Lors de son passage dans l’émission Jury du Dimanche, sur iRadio et iTV, Youssou Diallo, ancien collaborateur d’Amadou Bâ, a tenu des propos sans équivoque : selon lui, l’ancien Premier ministre « n’est pas un opposant », mais « un homme de pouvoir et du pouvoir ». Une déclaration qui résonne dans un contexte politique sénégalais marqué par l’absence de leadership clair au sein de l’opposition.
Candidat malheureux à la dernière présidentielle avec 35,7 % des voix, Amadou Bâ semblait, au lendemain du scrutin, naturellement désigné pour incarner le contre-pouvoir. Pourtant, il s’est éclipsé du débat public, abandonnant progressivement l’idée de prendre les rênes de l’opposition, voire de son propre camp. Le poste de chef de l’opposition, un temps évoqué, est resté vacant. Une disparition presque volontaire, comme si assumer ce rôle relevait d’un autre métier, incompatible avec le profil d’un homme formé et façonné dans les arcanes du pouvoir d’État.
Youssou Diallo, aujourd’hui président du Club Sénégal Émergent, décrit Amadou Bâ comme une personnalité discrète, peu portée sur le terrain, mais plus à l’aise dans les logiques de gestion et de gouvernance. Un technocrate avant d’être un tribun. Un homme qui ne se sent véritablement légitime qu’en position de décideur.

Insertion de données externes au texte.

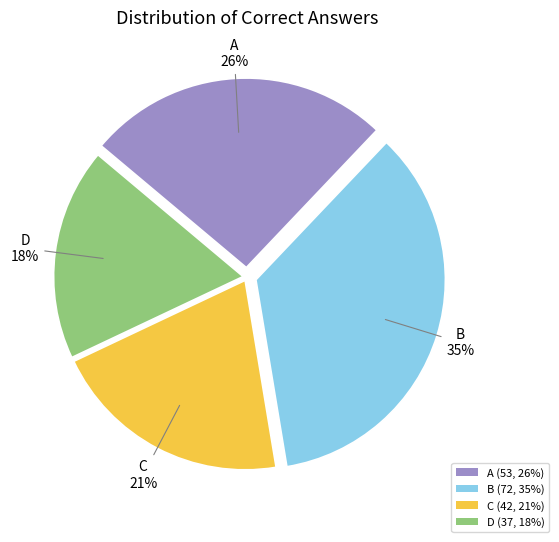

To the nearest percent, what percentage of the pie is C?

21%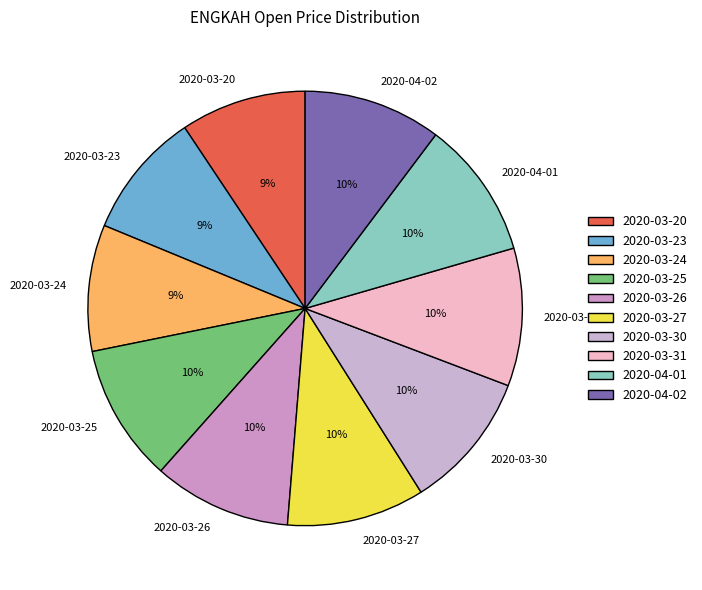

To the nearest percent, what is the combined percentage of 2020-03-23 and 2020-03-31?

20%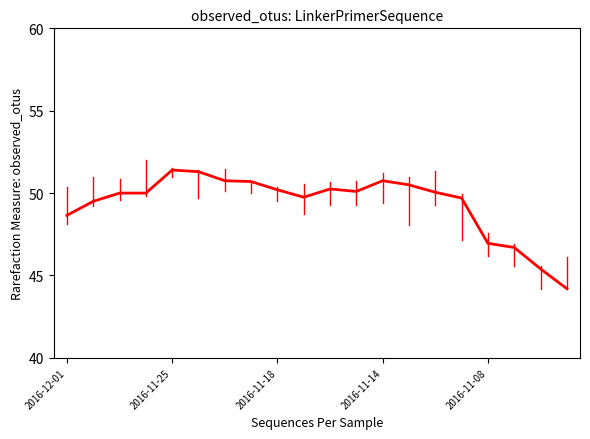

What is the difference between the maximum and minimum values?

7.2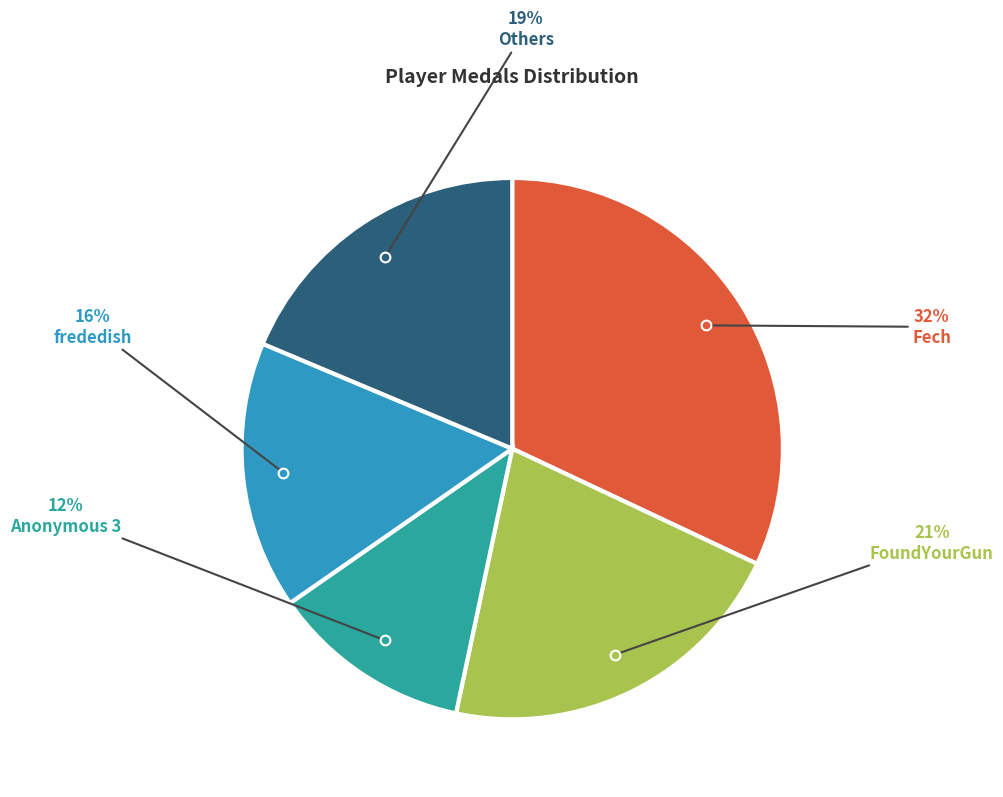

Is there a majority slice in this chart?

No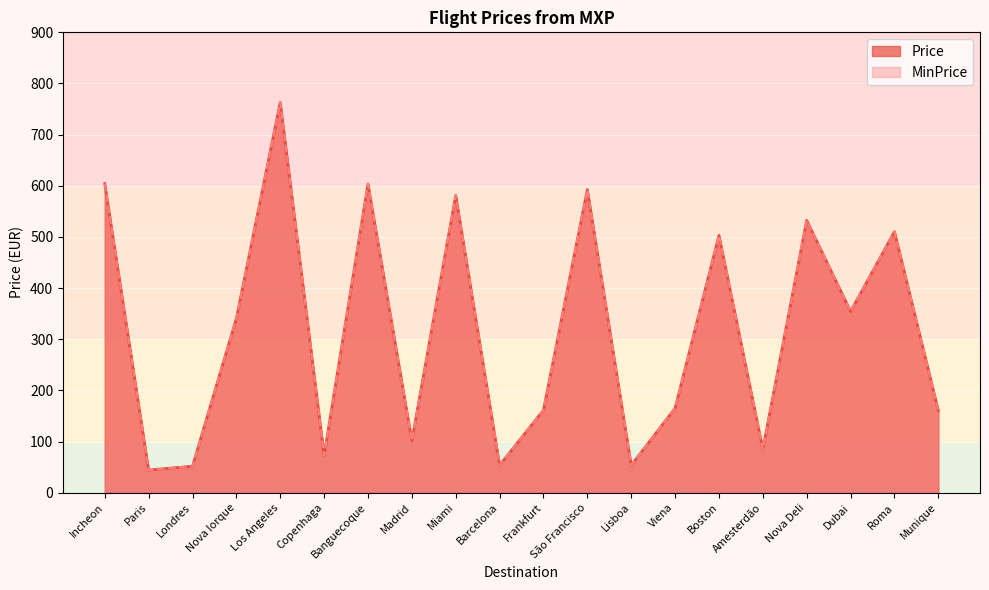

What is the difference between the second highest and second lowest values in the Price series?

552.6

Cette posture interroge alors que l’opposition sénégalaise peine à se structurer face à un pouvoir présidentiel toujours centralisé. Le régime actuel, malgré les espoirs suscités par l’alternance, perpétue une verticalité du pouvoir dénoncée sous les mandats précédents. La répression des voix dissidentes, les arrestations arbitraires et les atteintes aux libertés publiques rappellent les travers d’une démocratie encore fragile.
Pour Youssou Diallo, rien n’a fondamentalement changé : « Le président bénéficie toujours d’un excès de pouvoir », dit-il. La démocratie sénégalaise traverse une zone grise, entre stagnation institutionnelle et absence de contrepouvoir structuré. Pendant ce temps, les figures politiques capables de polariser l’opinion, comme Ousmane Sonko, continuent de capitaliser sur ce vide, bénéficiant d’une forme de flou qui leur est politiquement favorable.
« Il est bon d’endurer dans la vérité », conclut Youssou Diallo. Reste à savoir combien, dans cette classe politique, sont prêts à l’endurer.